#### [Task goal]
Please report how many lines in the records below contain the word "root", and give nothing else.

#### [Records drawn from a dataset]
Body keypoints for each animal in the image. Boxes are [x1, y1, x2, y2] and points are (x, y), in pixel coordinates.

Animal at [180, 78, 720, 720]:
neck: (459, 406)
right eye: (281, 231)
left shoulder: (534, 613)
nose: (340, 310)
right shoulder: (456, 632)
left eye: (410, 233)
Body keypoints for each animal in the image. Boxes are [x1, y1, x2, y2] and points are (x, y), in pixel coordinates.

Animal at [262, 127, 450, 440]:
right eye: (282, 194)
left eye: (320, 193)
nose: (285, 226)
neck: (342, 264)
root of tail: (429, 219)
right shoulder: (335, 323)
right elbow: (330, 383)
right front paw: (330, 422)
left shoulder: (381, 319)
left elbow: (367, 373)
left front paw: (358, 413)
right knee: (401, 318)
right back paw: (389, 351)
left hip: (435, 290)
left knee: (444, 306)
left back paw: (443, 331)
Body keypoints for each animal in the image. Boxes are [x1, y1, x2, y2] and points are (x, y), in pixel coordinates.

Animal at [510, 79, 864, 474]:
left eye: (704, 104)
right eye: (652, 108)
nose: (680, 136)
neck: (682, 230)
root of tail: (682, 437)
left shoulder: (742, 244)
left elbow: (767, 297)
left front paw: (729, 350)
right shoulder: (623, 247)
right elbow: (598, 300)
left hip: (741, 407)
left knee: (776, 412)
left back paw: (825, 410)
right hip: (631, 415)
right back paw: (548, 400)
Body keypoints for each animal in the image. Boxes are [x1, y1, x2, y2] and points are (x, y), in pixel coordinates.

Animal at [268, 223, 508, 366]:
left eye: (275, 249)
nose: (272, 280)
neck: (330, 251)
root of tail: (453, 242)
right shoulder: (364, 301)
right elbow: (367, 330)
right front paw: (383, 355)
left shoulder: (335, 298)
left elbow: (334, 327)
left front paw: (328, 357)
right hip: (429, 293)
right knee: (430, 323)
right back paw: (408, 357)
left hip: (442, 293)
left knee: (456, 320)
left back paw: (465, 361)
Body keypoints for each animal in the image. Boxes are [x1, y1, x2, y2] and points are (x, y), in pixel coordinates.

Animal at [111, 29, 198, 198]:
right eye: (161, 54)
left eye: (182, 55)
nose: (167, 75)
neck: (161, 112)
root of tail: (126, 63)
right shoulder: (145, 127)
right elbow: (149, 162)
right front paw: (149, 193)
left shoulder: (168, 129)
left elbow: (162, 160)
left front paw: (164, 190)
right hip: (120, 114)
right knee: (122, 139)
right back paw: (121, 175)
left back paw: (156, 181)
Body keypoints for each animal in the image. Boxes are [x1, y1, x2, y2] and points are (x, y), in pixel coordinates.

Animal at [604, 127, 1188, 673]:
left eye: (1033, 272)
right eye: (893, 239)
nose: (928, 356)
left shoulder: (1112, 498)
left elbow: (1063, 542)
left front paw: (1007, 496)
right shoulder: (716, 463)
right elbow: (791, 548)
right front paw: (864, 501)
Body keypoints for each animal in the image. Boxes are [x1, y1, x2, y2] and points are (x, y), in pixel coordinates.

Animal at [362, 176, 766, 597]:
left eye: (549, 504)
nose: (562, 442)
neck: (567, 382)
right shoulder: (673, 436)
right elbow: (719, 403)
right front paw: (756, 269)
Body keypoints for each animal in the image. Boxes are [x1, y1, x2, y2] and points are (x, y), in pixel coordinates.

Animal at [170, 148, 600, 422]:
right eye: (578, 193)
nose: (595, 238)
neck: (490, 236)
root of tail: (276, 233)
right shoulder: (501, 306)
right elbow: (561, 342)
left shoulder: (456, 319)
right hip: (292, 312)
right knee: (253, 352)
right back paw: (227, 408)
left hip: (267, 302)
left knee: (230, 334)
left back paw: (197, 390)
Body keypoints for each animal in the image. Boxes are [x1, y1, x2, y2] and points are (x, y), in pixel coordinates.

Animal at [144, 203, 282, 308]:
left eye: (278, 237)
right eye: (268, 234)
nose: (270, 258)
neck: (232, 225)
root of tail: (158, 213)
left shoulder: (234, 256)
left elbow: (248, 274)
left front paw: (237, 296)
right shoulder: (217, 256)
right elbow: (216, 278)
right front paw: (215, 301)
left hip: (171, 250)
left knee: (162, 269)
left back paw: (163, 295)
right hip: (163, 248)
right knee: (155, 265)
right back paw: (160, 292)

#### [Completed task]
6